:: Problem description ::
Express every line of the entries below as a JSON list of strings, one string per line, leaving out any blank lines.

Collected data entries:
::::::::

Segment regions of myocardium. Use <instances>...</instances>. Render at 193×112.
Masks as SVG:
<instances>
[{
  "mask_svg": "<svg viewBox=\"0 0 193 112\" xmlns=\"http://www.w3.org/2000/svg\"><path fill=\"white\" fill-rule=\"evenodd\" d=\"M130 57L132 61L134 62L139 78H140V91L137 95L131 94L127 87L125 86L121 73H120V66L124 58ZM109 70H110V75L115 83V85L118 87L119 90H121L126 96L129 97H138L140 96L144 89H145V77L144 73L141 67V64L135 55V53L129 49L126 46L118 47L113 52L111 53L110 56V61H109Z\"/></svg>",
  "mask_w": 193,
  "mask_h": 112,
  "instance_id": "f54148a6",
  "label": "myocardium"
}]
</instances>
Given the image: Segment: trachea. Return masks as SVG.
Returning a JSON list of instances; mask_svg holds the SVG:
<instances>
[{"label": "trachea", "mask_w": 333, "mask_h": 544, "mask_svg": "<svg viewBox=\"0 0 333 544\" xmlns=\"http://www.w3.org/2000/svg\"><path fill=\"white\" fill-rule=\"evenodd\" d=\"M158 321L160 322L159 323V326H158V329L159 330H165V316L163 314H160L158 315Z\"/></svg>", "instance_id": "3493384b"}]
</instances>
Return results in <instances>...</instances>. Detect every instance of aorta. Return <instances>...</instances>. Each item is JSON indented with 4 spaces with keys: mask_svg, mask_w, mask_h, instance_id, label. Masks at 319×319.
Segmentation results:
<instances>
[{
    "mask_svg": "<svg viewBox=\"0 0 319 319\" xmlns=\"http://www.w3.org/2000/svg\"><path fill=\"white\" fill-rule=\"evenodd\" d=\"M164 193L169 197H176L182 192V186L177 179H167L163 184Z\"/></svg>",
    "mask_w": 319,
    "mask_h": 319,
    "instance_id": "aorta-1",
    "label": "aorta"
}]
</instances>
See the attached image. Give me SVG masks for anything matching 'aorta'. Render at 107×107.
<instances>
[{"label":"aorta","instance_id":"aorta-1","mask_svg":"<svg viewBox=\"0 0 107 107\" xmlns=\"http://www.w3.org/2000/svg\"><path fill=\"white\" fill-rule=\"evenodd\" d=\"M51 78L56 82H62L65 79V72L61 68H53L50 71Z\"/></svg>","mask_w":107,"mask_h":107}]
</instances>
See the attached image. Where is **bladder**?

::::::::

:: Response below ::
[
  "Segment regions of myocardium. Use <instances>...</instances>. Render at 193×112.",
  "Masks as SVG:",
  "<instances>",
  "[{",
  "  \"mask_svg\": \"<svg viewBox=\\\"0 0 193 112\\\" xmlns=\\\"http://www.w3.org/2000/svg\\\"><path fill=\\\"white\\\" fill-rule=\\\"evenodd\\\" d=\\\"M130 57L132 61L134 62L139 78H140V91L137 95L131 94L127 87L125 86L121 73H120V66L124 58ZM109 70H110V75L115 83V85L118 87L119 90H121L126 96L129 97H138L140 96L144 89H145V77L144 73L141 67V64L135 55V53L129 49L126 46L118 47L113 52L111 53L110 56V61H109Z\\\"/></svg>\",",
  "  \"mask_w\": 193,",
  "  \"mask_h\": 112,",
  "  \"instance_id\": \"f54148a6\",",
  "  \"label\": \"myocardium\"",
  "}]",
  "</instances>",
  "Given the image: Segment: trachea. Return masks as SVG.",
  "Returning a JSON list of instances; mask_svg holds the SVG:",
  "<instances>",
  "[{\"label\": \"trachea\", \"mask_w\": 333, \"mask_h\": 544, \"mask_svg\": \"<svg viewBox=\\\"0 0 333 544\\\" xmlns=\\\"http://www.w3.org/2000/svg\\\"><path fill=\\\"white\\\" fill-rule=\\\"evenodd\\\" d=\\\"M158 321L160 322L159 323V326H158V329L159 330H165V316L163 314H160L158 315Z\\\"/></svg>\", \"instance_id\": \"3493384b\"}]",
  "</instances>",
  "Return results in <instances>...</instances>. Detect every instance of aorta. Return <instances>...</instances>. Each item is JSON indented with 4 spaces with keys: mask_svg, mask_w, mask_h, instance_id, label. Masks at 319×319.",
  "Segmentation results:",
  "<instances>",
  "[{",
  "    \"mask_svg\": \"<svg viewBox=\\\"0 0 319 319\\\" xmlns=\\\"http://www.w3.org/2000/svg\\\"><path fill=\\\"white\\\" fill-rule=\\\"evenodd\\\" d=\\\"M164 193L169 197H176L182 192V186L177 179H167L163 184Z\\\"/></svg>\",",
  "    \"mask_w\": 319,",
  "    \"mask_h\": 319,",
  "    \"instance_id\": \"aorta-1\",",
  "    \"label\": \"aorta\"",
  "}]",
  "</instances>",
  "See the attached image. Give me SVG masks for anything matching 'aorta'. Render at 107×107.",
  "<instances>",
  "[{\"label\":\"aorta\",\"instance_id\":\"aorta-1\",\"mask_svg\":\"<svg viewBox=\\\"0 0 107 107\\\" xmlns=\\\"http://www.w3.org/2000/svg\\\"><path fill=\\\"white\\\" fill-rule=\\\"evenodd\\\" d=\\\"M51 78L56 82H62L65 79V72L61 68H53L50 71Z\\\"/></svg>\",\"mask_w\":107,\"mask_h\":107}]",
  "</instances>",
  "See the attached image. Where is **bladder**?"
]